• **YOUR GOAL**
Below are entries; copy exactly the lines from the one with "Benzinestations & prijzen" through the one with "Merchandising", both included, and leave out the rest.

• **EXERCISE DATA**
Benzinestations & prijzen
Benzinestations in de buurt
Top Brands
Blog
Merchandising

--

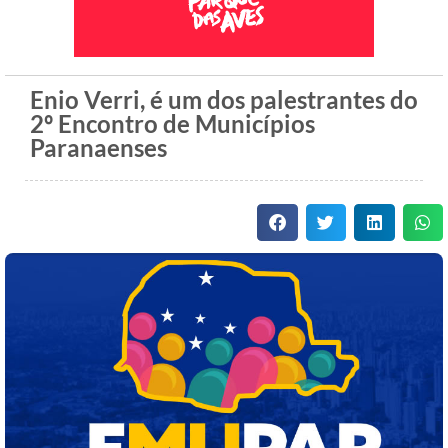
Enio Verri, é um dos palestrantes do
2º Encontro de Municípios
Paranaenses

==

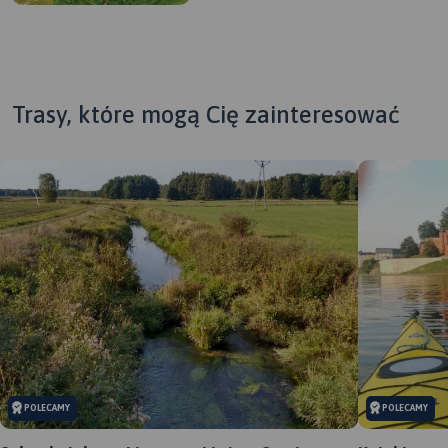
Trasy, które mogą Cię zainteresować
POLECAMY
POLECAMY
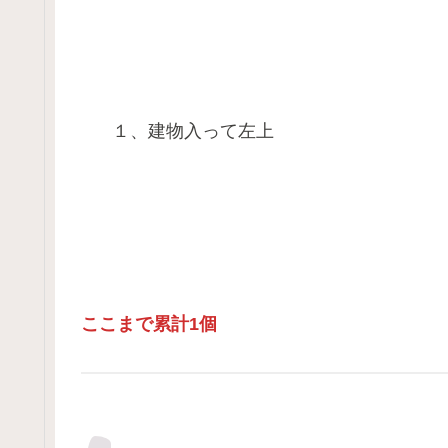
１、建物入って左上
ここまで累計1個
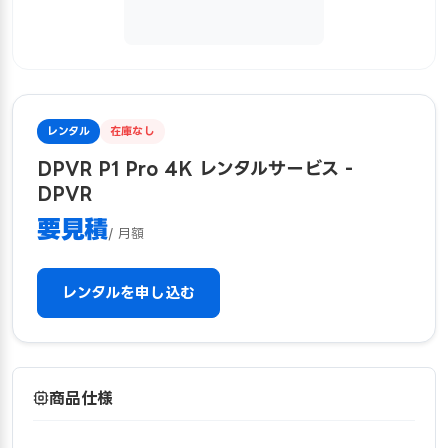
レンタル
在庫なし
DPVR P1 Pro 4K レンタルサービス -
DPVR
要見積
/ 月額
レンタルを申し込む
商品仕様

• **WRITTEN REPLY**
Benzinestations & prijzen
Benzinestations in de buurt
Top Brands
Blog
Merchandising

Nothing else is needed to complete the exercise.